Strong development before the pandemic
In mid-March, before the end of the first six months of the 2020 financial year, the Group had to suspend operational travel activities due to COVID-19 and the resulting worldwide travel bans. Up to this point, the world’s leading tourism group was on track: in the first five months of the fiscal year, turnover increased by six percent to 6.0 billion euros. Excluding one-off effects operating underlying EBIT amounted to -240 million euros – an improvement of 21 percent over the same period last year. Joussen: “We were very successful economically before the crisis and will be again after the end of the crisis. We have a functioning and successful business model and over 21 million loyal customers who trust our strong brand.”

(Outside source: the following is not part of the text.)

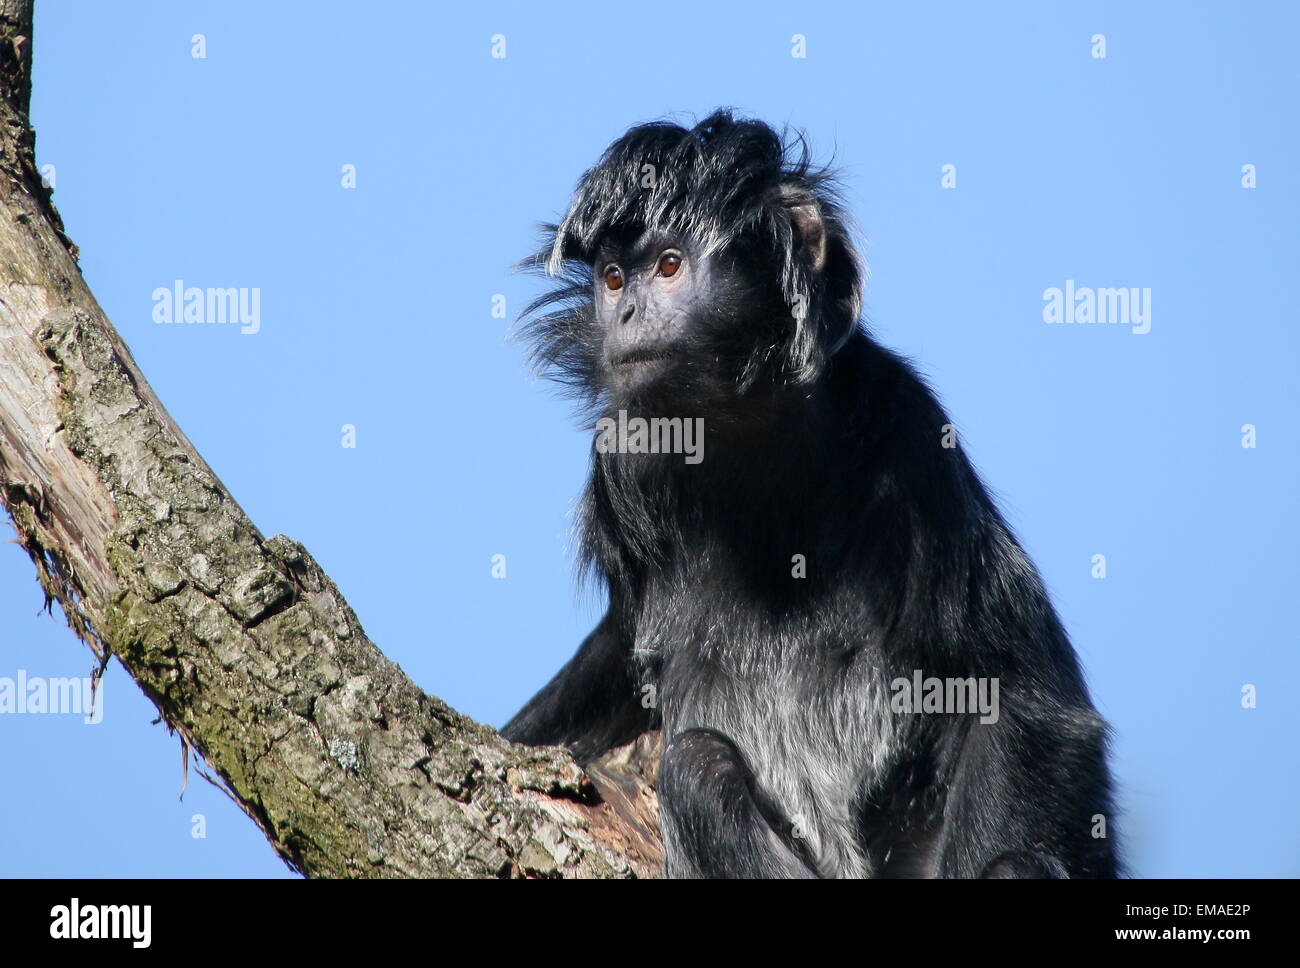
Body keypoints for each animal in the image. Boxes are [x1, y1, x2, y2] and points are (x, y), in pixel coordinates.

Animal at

Bridging loan ensures liquidity
Immediately after TUI was forced to largely discontinue its business due to the worldwide travel restrictions, the Group decided to apply for a KfW bridging loan of 1.8 billion euros. This is intended to cushion the unprecedented effects of the pandemic until normal business operations can be resumed. The German government approved the loan on 27 March. On 8 April, the banks providing TUI’s existing credit line of 1.75 billion euros (“Revolving Credit Facility”) also gave their approval for the contractual integration of the new credit. The swift action of TUI’s Executive Board thus enabled additional liquidity to be secured at short notice. As at 10 May 2020, the Group had financial resources and available credit facilities of around 2.1 billion euros.

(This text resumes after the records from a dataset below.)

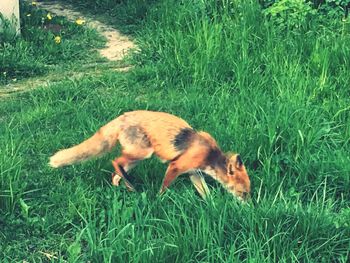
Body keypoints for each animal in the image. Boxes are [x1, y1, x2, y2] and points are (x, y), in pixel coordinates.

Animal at [50, 110, 252, 201]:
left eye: (248, 193)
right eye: (243, 193)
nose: (250, 209)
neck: (209, 155)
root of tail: (121, 117)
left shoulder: (194, 173)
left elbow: (206, 194)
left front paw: (212, 207)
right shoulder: (176, 166)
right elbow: (164, 188)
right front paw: (159, 200)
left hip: (135, 158)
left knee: (115, 172)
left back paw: (124, 187)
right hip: (143, 153)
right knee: (114, 161)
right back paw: (131, 186)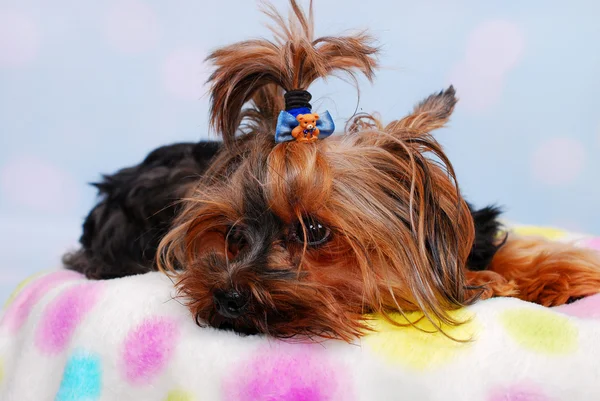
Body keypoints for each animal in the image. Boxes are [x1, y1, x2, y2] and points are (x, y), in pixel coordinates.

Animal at [64, 0, 600, 340]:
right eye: (233, 234)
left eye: (315, 231)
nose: (229, 297)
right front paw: (491, 282)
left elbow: (504, 249)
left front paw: (560, 274)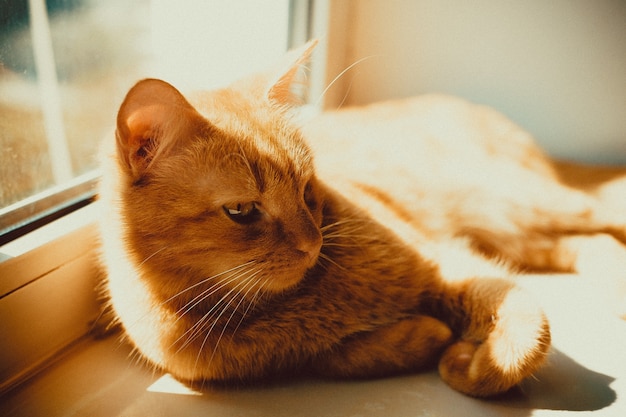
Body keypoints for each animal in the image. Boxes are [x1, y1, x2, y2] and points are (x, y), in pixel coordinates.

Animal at [98, 41, 624, 396]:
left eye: (307, 190)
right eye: (242, 211)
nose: (311, 244)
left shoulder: (446, 265)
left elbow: (525, 334)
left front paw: (469, 363)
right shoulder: (299, 356)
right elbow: (343, 356)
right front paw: (427, 336)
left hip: (523, 203)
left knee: (606, 220)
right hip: (520, 230)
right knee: (591, 243)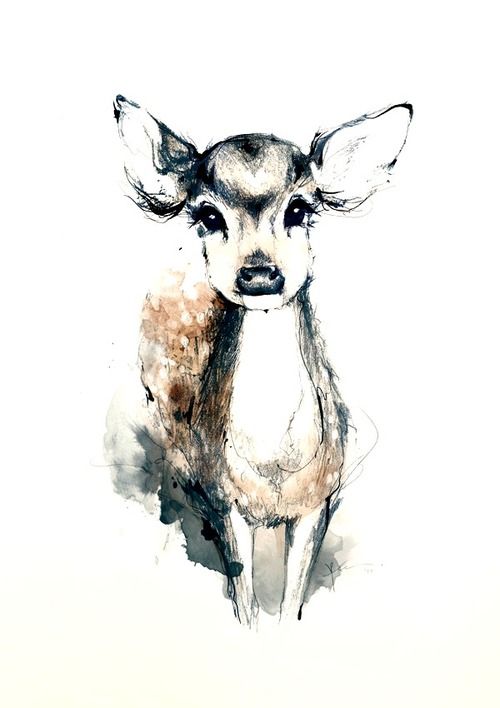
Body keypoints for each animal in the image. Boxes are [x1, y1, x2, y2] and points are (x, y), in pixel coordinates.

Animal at [110, 95, 412, 626]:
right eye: (208, 215)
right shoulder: (224, 500)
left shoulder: (318, 501)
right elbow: (246, 600)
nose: (259, 275)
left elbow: (291, 600)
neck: (274, 465)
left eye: (299, 207)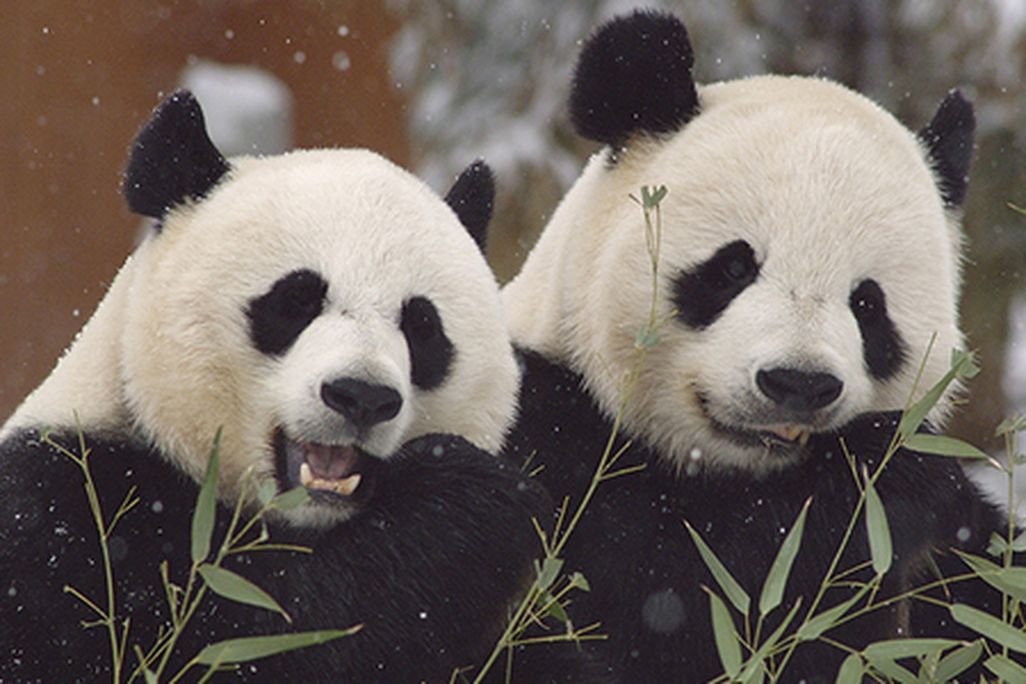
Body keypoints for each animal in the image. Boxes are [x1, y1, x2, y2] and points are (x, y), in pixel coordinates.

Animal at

Global realignment accelerates transformation
The loans received are to be repaid within a short period of time and the high level of debt is to be rapidly reduced again. To ensure that the strong operational performance can continue in a globally weakened market following the pandemic, the Group is now implementing a global program with extensive cost-cutting measures. This will further accelerate the transformation to a digital platform company that has already been initiated. Joussen: “TUI should emerge from the crisis stronger. But it will be a different TUI and it will find a different market environment than before the pandemic. This will require cuts: in investments, in costs, in our size and our presence around the world. We must be leaner than before, more efficient, faster and more digital. We will implement our “asset right” strategy, which we launched in 2019, even more purposefully and quickly. We will become more digital at all levels – in particular, we will accelerate the expansion of digital platforms in new markets and for our activities in the destinations. We are targeting to permanently reduce our overhead cost base by 30 percent across the entire Group. This will have an impact on potentially 8,000 roles globally that will either not be recruited or reduced. In order to return to the successful development of the past years after the crisis, we must now implement the realignment quickly.”
Outlook: Full-year guidance not yet possible
On 15 March, the Executive Board withdrew the guidance given for 2020 as a whole. Due to the ongoing pandemic and the continuing worldwide travel restrictions, the Executive Board refrains from providing a new guidance for fiscal year 2020 also under the current circumstances. Currently, 35 percent of the 2020 summer programme is still booked.